**The task:**
Check each line of the material. Copy those containing "tail".

**The data:**

┌──

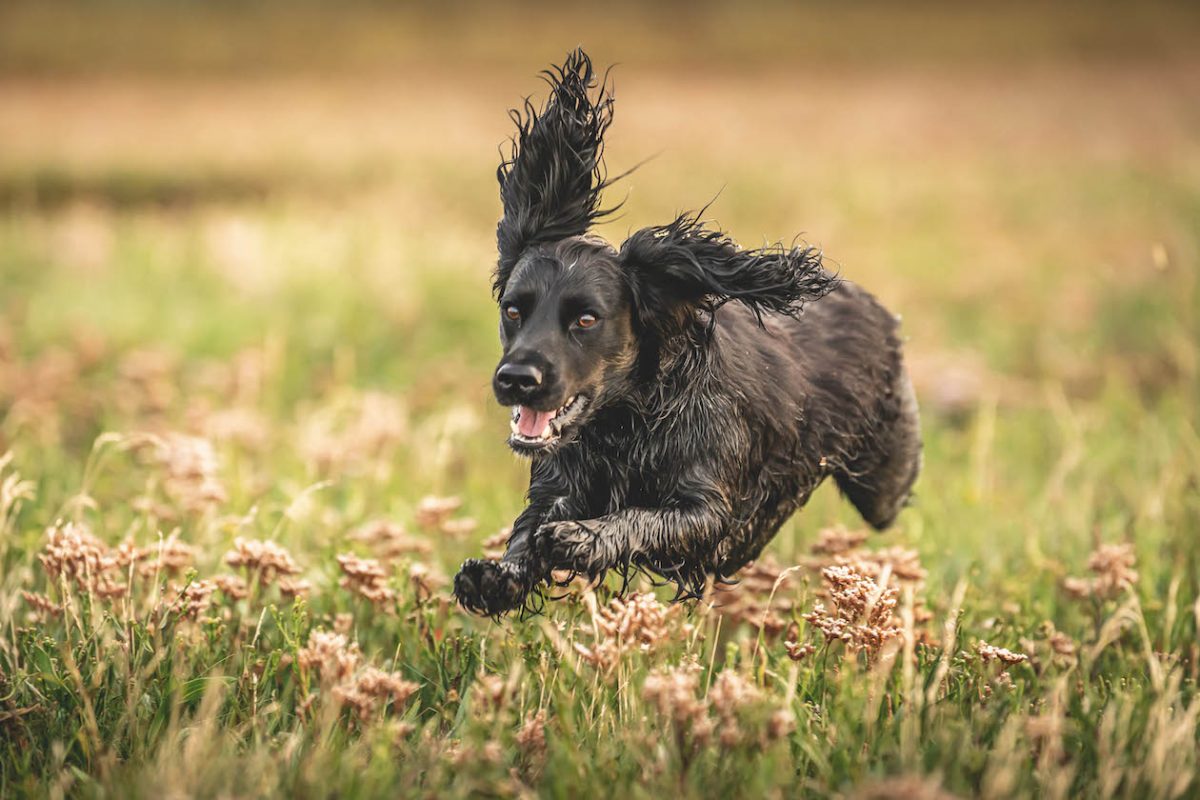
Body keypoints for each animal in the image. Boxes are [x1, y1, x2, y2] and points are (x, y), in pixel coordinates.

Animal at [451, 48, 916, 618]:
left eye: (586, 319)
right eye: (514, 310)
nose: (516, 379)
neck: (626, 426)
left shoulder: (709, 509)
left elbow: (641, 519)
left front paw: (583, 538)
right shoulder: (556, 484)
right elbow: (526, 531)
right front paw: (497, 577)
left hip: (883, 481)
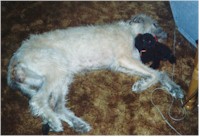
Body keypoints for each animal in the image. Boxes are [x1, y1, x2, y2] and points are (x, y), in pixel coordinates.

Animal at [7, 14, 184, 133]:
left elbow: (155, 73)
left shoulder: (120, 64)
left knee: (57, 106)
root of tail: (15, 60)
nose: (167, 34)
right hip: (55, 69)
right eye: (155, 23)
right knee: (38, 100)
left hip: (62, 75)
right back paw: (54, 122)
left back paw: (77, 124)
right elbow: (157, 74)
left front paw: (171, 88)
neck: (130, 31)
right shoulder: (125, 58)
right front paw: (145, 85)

└──
┌──

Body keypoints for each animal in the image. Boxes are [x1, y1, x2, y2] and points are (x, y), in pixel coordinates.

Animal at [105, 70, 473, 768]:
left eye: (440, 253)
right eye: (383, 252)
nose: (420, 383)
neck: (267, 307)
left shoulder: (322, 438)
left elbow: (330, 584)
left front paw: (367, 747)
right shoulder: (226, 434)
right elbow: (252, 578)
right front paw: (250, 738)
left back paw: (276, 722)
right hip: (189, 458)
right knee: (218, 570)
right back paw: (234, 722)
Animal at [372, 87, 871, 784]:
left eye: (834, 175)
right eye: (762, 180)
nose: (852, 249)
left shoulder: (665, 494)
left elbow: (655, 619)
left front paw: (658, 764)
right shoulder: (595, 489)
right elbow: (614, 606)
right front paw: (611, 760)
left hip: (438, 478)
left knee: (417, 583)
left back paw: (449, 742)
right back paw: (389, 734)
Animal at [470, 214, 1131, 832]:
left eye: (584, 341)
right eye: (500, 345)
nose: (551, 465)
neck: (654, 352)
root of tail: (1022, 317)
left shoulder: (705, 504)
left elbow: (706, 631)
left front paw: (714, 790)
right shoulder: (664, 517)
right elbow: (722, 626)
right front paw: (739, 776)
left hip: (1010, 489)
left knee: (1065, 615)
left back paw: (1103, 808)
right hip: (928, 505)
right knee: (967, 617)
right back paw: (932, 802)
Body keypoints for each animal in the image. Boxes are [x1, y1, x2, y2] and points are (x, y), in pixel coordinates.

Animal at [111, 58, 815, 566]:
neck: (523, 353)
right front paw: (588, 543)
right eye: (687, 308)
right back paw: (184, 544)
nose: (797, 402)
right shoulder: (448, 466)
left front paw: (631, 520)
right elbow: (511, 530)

└──
┌──

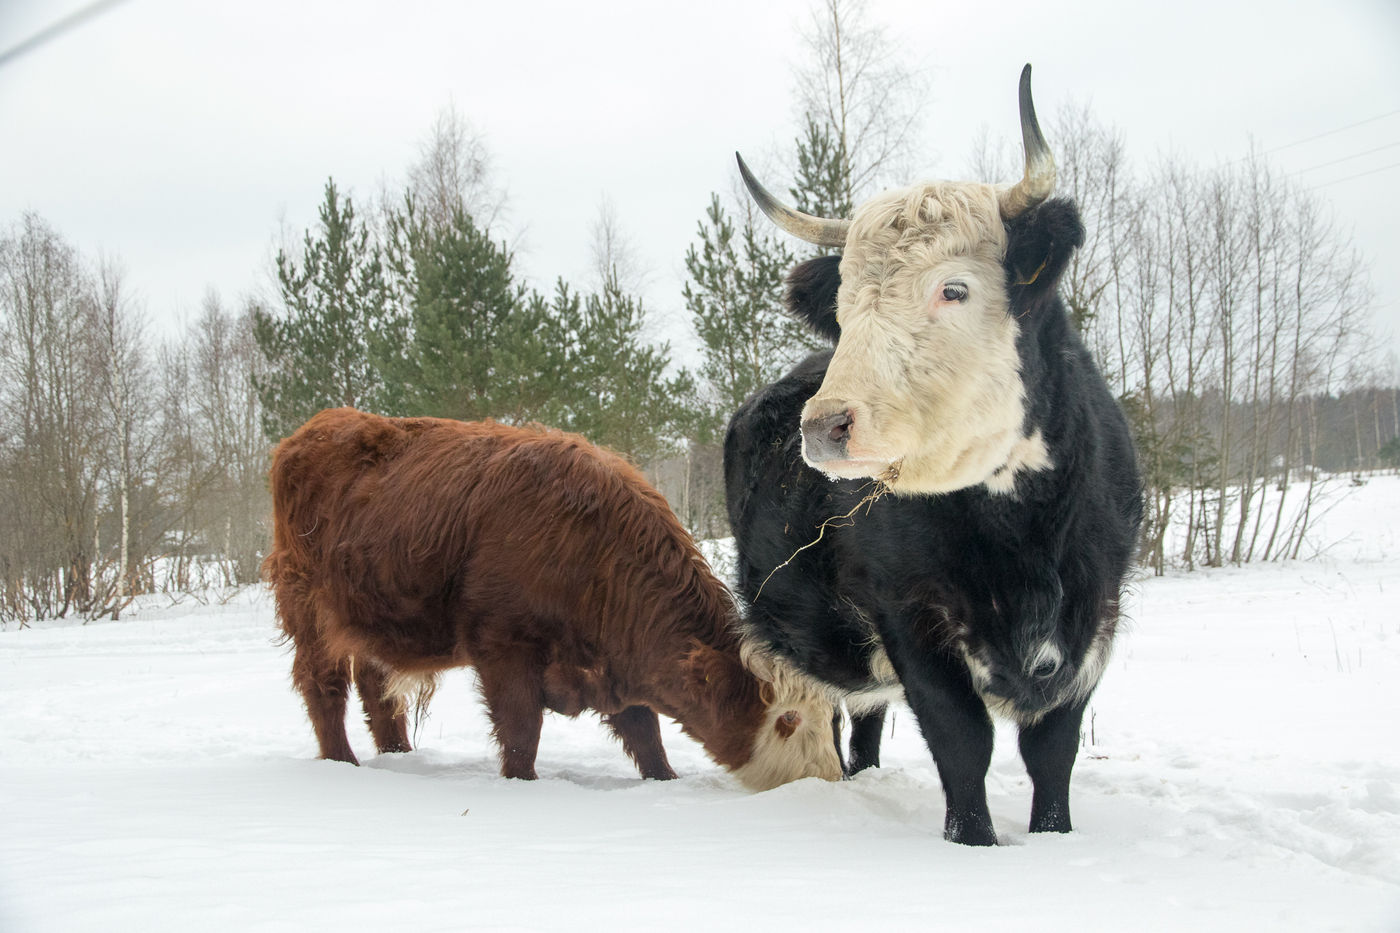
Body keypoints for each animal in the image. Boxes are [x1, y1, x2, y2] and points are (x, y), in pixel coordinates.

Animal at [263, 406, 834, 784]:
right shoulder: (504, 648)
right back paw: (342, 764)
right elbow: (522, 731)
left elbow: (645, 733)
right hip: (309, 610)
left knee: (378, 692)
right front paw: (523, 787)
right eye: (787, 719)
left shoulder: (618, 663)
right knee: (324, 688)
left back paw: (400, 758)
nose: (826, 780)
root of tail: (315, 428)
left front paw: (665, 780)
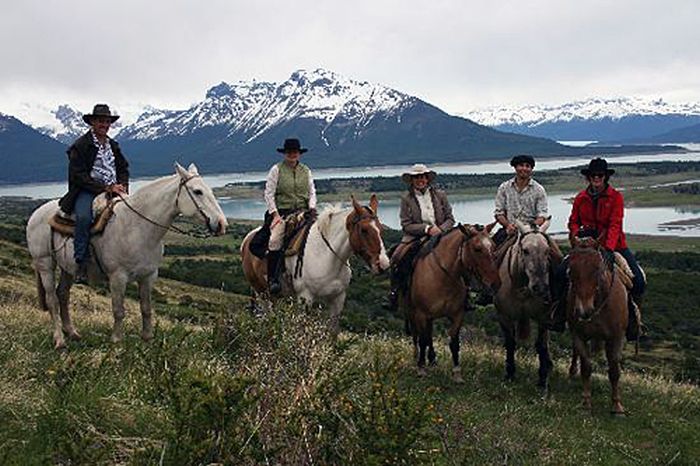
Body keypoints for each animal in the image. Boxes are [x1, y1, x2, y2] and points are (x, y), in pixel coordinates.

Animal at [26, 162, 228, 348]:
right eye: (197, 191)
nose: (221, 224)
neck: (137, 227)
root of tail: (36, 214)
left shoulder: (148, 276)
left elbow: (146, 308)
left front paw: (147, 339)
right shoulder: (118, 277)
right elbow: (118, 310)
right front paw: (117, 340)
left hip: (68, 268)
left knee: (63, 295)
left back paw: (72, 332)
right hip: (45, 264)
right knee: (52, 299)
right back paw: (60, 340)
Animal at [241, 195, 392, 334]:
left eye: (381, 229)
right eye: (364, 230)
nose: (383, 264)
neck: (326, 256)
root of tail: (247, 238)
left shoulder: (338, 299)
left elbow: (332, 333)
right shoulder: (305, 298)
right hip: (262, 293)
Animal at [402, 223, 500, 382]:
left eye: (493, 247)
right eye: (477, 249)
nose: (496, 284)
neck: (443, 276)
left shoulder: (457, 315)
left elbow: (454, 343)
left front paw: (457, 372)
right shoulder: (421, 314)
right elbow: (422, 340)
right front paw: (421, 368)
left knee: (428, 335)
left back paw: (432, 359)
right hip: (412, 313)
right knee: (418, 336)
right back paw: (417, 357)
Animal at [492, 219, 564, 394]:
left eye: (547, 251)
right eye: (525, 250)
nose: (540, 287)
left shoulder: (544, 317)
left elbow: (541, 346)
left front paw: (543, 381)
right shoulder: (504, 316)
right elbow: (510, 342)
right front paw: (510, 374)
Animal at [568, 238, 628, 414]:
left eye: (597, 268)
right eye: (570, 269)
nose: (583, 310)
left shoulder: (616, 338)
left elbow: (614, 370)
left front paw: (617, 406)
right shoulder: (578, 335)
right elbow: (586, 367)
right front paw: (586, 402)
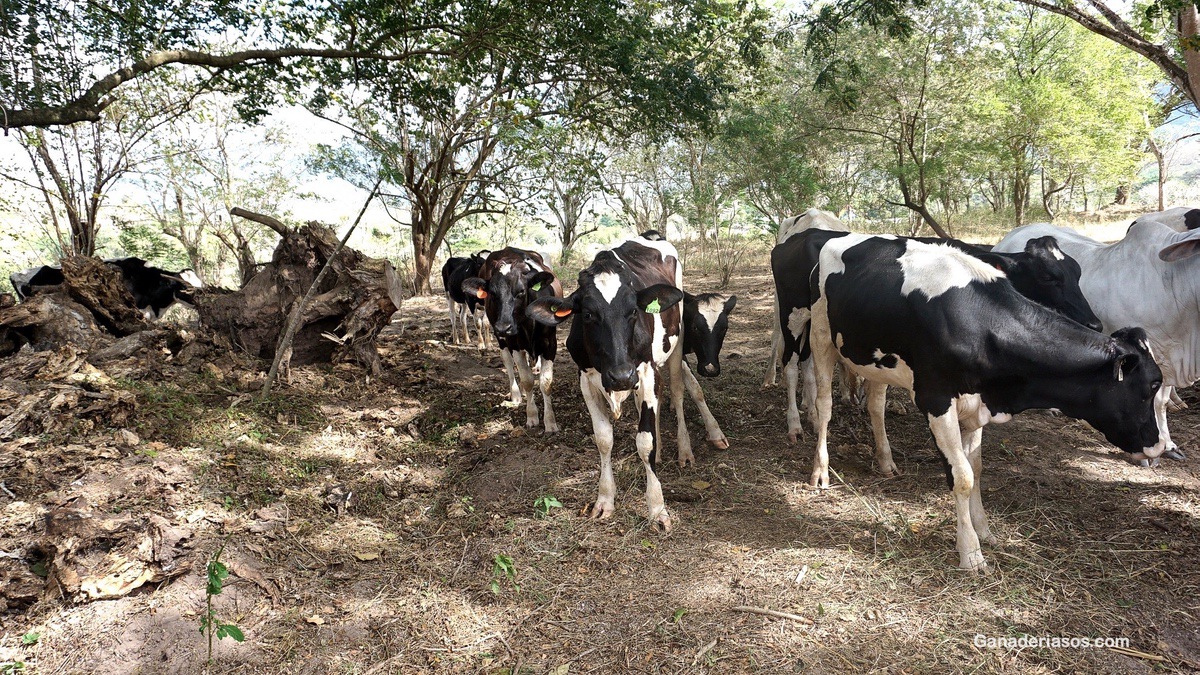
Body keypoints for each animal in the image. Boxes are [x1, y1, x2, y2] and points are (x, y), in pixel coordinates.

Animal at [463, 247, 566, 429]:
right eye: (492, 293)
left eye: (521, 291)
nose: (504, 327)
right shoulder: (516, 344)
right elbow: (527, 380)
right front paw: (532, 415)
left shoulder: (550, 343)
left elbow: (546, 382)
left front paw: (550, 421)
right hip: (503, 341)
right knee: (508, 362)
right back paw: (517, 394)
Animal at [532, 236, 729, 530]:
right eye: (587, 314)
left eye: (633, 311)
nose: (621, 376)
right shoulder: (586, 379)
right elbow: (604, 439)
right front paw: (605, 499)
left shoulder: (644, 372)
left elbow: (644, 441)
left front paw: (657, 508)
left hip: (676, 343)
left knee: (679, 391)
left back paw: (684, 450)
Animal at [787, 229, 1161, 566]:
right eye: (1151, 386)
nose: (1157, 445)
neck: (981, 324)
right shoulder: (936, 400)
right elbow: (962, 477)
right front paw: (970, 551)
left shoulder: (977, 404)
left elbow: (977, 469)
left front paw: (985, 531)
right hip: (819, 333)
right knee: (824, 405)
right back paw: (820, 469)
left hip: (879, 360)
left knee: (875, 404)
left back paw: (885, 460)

└──

**Response to this exercise:**
root of tail: (15, 60)
root of tail: (1022, 317)
root of tail: (315, 428)
root of tail: (36, 214)
root of tail: (247, 238)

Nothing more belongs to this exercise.